The founding team of nine, which has requested to remain nameless, is being advised by Polychain Capital founder Olaf Carlson-Wee, Gauntlet founder Tarun Chitra, Compound Finance founder Robert Leshner and Framework Ventures co-founders Michael Anderson and Vance Spencer.
Integral relies on two features to market itself as a competitor to Uniswap, whose latest version typically does $1.25 billion in 24-hour trading volume.

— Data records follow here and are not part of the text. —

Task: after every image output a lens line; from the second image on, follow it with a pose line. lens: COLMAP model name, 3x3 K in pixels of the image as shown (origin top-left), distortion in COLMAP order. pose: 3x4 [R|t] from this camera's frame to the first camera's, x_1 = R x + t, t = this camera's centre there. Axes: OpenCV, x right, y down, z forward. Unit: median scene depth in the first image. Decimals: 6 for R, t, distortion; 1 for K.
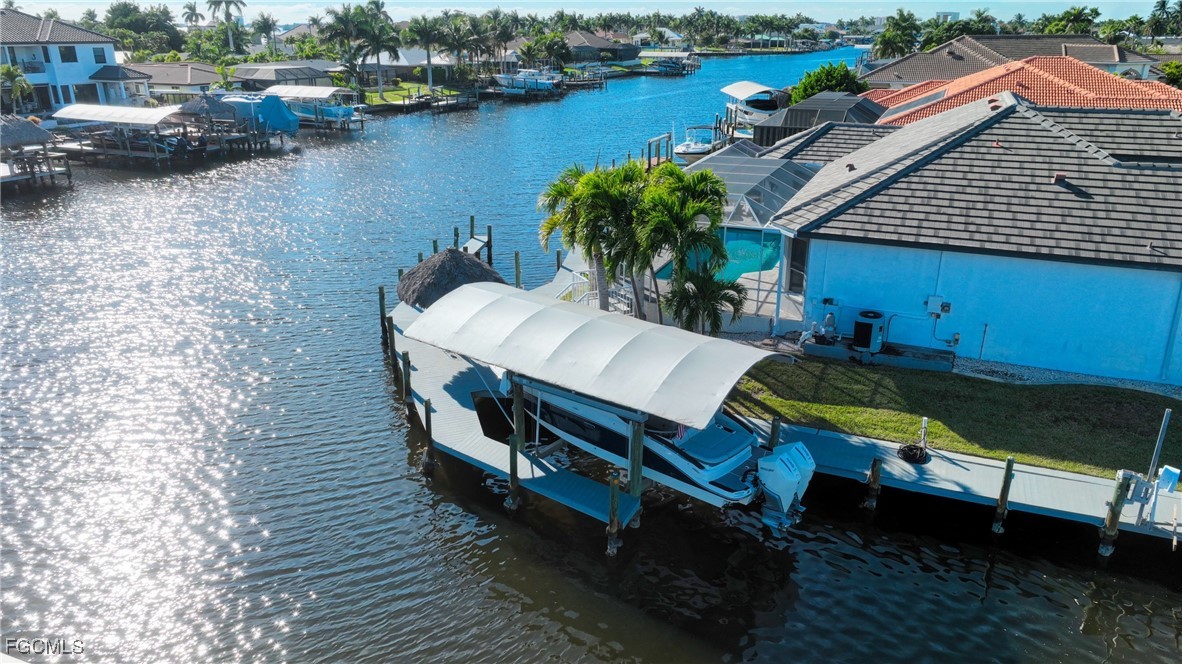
lens RADIAL K [[829.9, 0, 591.8], [0, 829.9, 336.0], [0, 0, 1]] dist [0.002196, 0.009751]
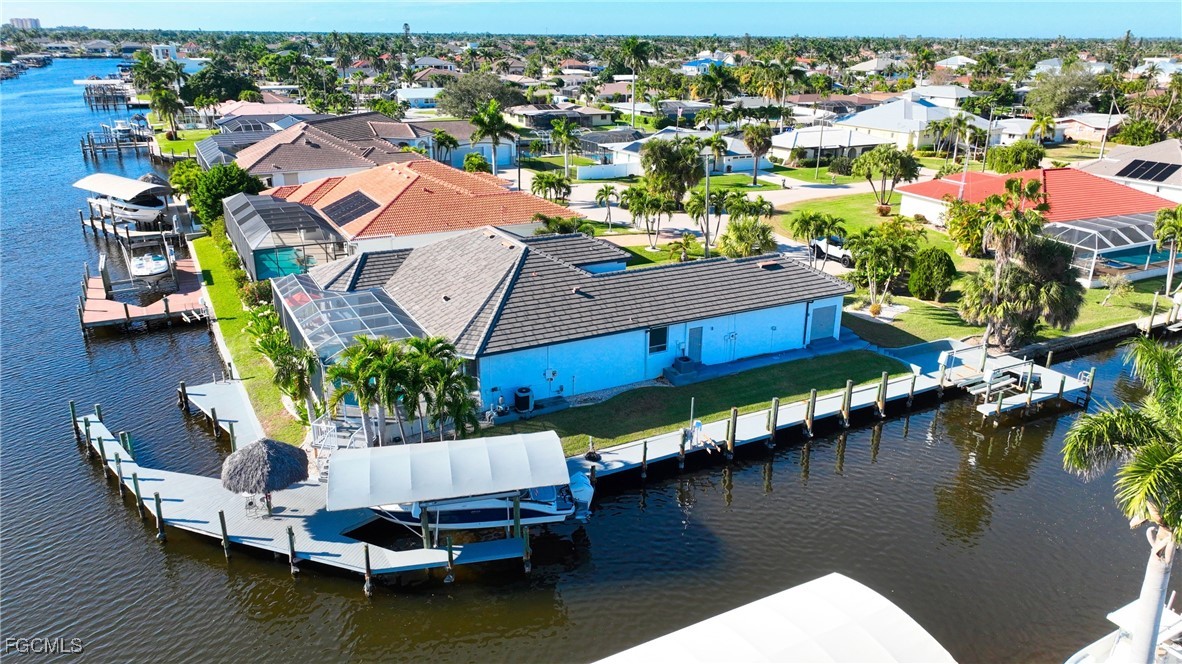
lens RADIAL K [[829.9, 0, 591.8], [0, 829.9, 336.0], [0, 0, 1]] dist [0.002196, 0.009751]
pose [[0.634244, -0.260442, 0.727946, -0.822947], [0.264072, 0.957904, 0.112635, -0.300404], [-0.726637, 0.120792, 0.676320, -0.281724]]
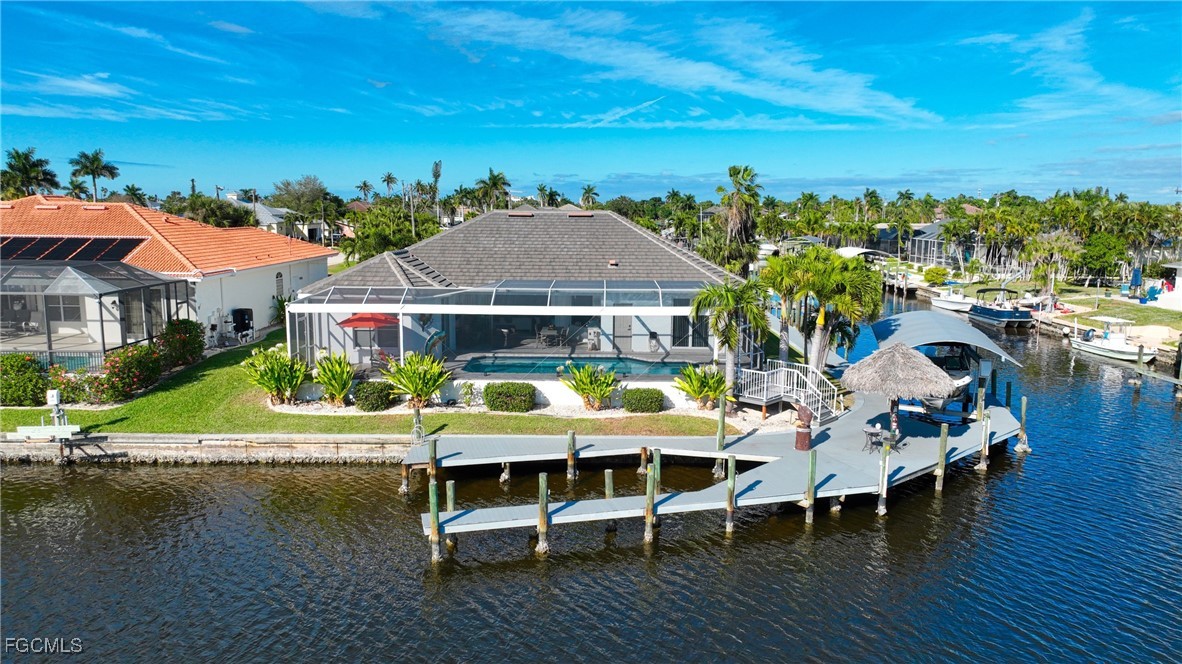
lens RADIAL K [[829.9, 0, 591.8], [0, 829.9, 336.0], [0, 0, 1]] dist [0.002196, 0.009751]
pose [[-0.372004, -0.148774, 0.916231, -1.104816], [0.316264, 0.907697, 0.275796, -0.592756], [-0.872691, 0.392368, -0.290615, 1.838747]]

First, Integral uses Uniswap’s own price oracles, but with a five-minute delay. The team thinks the time delay will decrease instances of impermanent loss, where assets contributed to a DEX’s pool bleed out value. That bleeding is the result of how AMMs quote prices – by balancing asset reserves against one another and having arbitrage traders add or remove assets based on price movements off the exchange.
This rebalancing, in certain situations, can lead to LPs losing value instead of gaining it. It’s thought a time delay will force traders to other platforms while still offering competitive prices.
Second, Integral will mirror snapshots of Binance’s order book onto the AMM to artificially create depth accompanied by Uniswap’s (delayed) prices. By doing so, Integral can experiment with different price curves relative to other AMMs.
Integral expects to be a home for whales, at least for the time being, given the need for liquidity to on-board to the exchange. Four pools will be supported: ETH/DAI, ETH/WBTC, ETH/USDC and ETH/USDT.
To this end, the Integral team raised 11 ETH in a Gitcoin grant to deploy the project on the Ethereum blockchain.